Text for analysis:
____

It's Year 6 of the RB Index! Where has the time gone? Like last year, I've decided to kick off the new season by predicting the top 10 leading rushers.
Before we jump into my projection, I want to remind you that I'll start my weekly ranking of the top 15 running backs next week, following the opening slate of games.
Alright, enough preamble. Let's get to it.
Jacobs ended his holdout in late August, signing a one-year deal worth up to $12 million. Great news for the Raiders, who desperately need the reigning NFL rushing champion in their backfield if they want to contend in the AFC West. Jacobs accounted for 80.3 percent of the team’s total ground yards in 2022. I don’t see that changing much in 2023.

____

Available data:
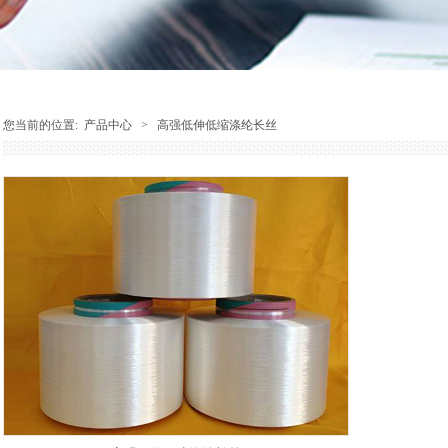
您当前的位置:
产品中心
>
高强低伸低缩涤纶长丝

____

Aim of the task: Continue the RB Index preview of the 2023 rushing leaders, starting right after its final sentence.

Response to the exercise:
No running back has been better than Henry over the last five seasons, ranking first in the league in carries (1,464), rushing yards (7,101), rushing touchdowns (68), scrimmage yards (8,072) and scrimmage touchdowns (70) in that span. He’ll vie for his third rushing title in 2023, no doubt, but there’s a chance his carries could decrease with third-round rookie Tyjae Spears in place to spell the 29-year-old.
History says I’d be silly not to rank Chubb near the top of this list. The sixth-year pro has finished in the top three in the league in rushing yards in three of the last four seasons. He’s as reliable as any back has ever been, averaging more than 5.0 yards per carry for his career, as he constantly keeps his legs churning upon contact to gain the extra yards.
Barkley led the NFL with 931 rushing yards through the first 10 weeks of the season in 2022, but racking up 381 yards the rest of the way destroyed any hopes of winning the rushing crown. Maybe the chips fall differently in 2023. Barkley is still the focal point of Brian Daboll’s offense and will get all the opportunities to make plays.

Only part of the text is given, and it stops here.